Following 9/11, the government's "Information Awareness Office" began its Orwellian "Total Information Awareness" program, which used automated surveillance and data-mining to spy on all electronic communications. A wide range of groups, both conservative and liberal, challenged TIA. A bipartisan effort in Congress shut it down.

Russell Tice, who has spent his life protecting Americans at the National Security Agency, and has now sacrificed his own career to continue serving Americans first, says the NSA's wiretapping program is likely monitoring millions of people, including the innocent. The program consists of sifting through so many communications that warrants would be impossible to obtain before mining these messages for data. It sounds an awful lot like the TIA program that was rejected by the public and our representatives.

With the front door slammed in its face by the rule of law, it seems like the President has tried to sneak in the back door with another data-mining project. It pains me that we are sacrificing thousands of lives and billions of dollars in Iraq to supposedly protect our way of life, but then we sit on our hands while our own people work to undermine this way of life on our own soil, "for our own good."

I'd rather lose life, liberty, and happiness to a foreign enemy, than to the country that I love.
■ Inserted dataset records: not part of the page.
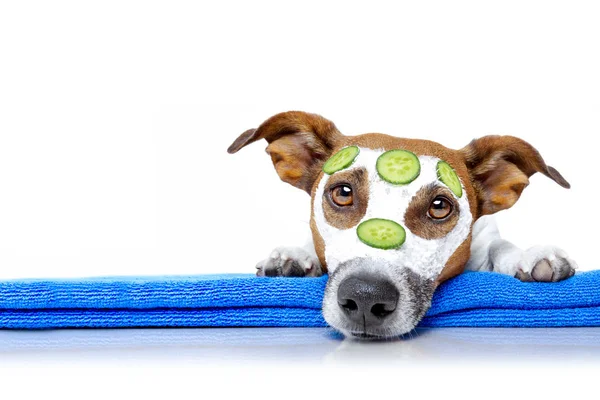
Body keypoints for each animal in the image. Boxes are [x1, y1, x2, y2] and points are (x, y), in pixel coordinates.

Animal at [226, 111, 576, 340]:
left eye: (439, 207)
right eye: (342, 193)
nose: (365, 298)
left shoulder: (484, 237)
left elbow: (500, 246)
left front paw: (529, 256)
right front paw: (294, 257)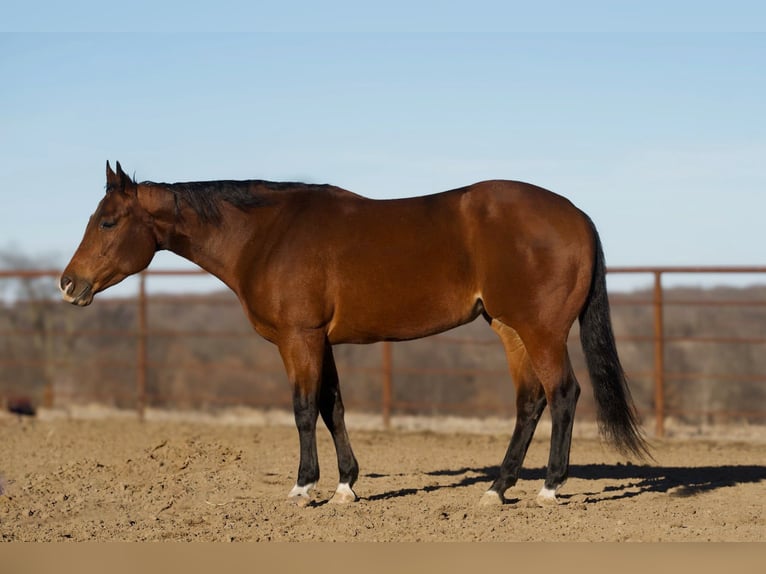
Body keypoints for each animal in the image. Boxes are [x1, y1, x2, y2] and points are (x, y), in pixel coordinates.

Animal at [60, 162, 652, 508]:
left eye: (108, 221)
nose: (69, 284)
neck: (267, 235)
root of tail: (576, 215)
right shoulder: (320, 341)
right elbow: (333, 408)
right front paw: (346, 485)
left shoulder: (298, 339)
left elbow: (303, 409)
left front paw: (304, 487)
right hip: (509, 327)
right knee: (530, 401)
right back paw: (496, 488)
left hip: (541, 329)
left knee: (564, 394)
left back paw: (550, 488)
If we can no longer count on "freedom" in America, what hope is there for the rest of the world? It's time to put politics aside and resist warrantless wiretaps. Throughout history, our heroes have looked past their fears to the light of freedom, and won freedom for us through great sacrifice. If we focus on fear and trade liberty for security, we will have defeated America like no enemy ever could.

Davin Heckman

Adrian, Mich.

Why can't residents embrace Costco? There are likely dozens of Toledo neighborhoods that would welcome a retailer such as Costco with open arms.

Findings in a recent survey conducted by Holographic Data Inc. have found that more than 85 percent of the residents within a five-mile radius of the Telegraph-Alexis intersection will willingly swap nine topless bars, 12 adult bookstores, and 17 massage parlors for one Costco located within a two- to three-mile radius of the targeted neighborhoods.
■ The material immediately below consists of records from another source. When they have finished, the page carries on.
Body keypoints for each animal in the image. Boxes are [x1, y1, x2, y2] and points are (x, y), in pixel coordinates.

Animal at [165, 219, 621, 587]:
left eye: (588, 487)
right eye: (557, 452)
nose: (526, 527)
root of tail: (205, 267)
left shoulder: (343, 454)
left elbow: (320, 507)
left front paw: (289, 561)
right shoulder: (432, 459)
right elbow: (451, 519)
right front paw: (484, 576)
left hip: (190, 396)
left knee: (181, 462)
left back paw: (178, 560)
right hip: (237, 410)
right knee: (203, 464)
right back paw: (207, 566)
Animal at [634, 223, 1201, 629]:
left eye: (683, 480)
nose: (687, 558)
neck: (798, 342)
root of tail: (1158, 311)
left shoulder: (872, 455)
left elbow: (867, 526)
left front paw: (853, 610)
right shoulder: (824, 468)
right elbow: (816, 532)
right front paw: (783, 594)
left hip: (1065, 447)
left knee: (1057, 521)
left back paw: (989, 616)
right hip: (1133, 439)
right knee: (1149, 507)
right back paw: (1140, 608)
This would be a win-win for everyone. The Westgate area would not have to deal with another big-box retailer with acres of asphalt, and would gain many new locally operated businesses. The pluses are numerous, the growth of truck and other vehicular congestion in the Central-Secor area during regular commute times would be virtually nonexistent, and the added bonus would be that the Westgate area could boast that they now have the only adult urban village in northwest Ohio and southeast Michigan, maybe even in the entire Midwest.

L.R. Zeman

Temperance, Mich.

Two recent Forum letters proposed intelligent design as scientifically sound. How could it be, when ID presumes the existence of a supernatural being? Science doesn't encompass the supernatural and doesn't look for supernatural answers to explain unknowns. ID "theory" gained a foothold because many creationists tried to find evidence supporting their conclusions. This violates the scientific method. Scientists examine available evidence and form a testable hypothesis.

ID is merely a way to revive creationism in schools as a "science." This so-called "theory" lacks evidence. Dr. Michael Behe's arguments - based on a flawed understanding of the evolutionary model - were successfully refuted many times by the scientific community. Dr. Behe also views astrology to be a legitimate science.

Contrary to what ID proponents claim, there's no evidence that contradicts evolution.

There's also no "growing consensus" of legitimate scientists rejecting evolution. For more than 178 years evolution has stood the test of time.

Daniel Gordon

Maumee

If Cindy Sheehan has moved to the "far left" as you have suggested in your recent editorial, "Freedom arrested," then where has President Bush moved to? Maybe he should move out of the White House before our constitutional freedoms are moved to a place with no phone, no Internet access, and no forwarding address.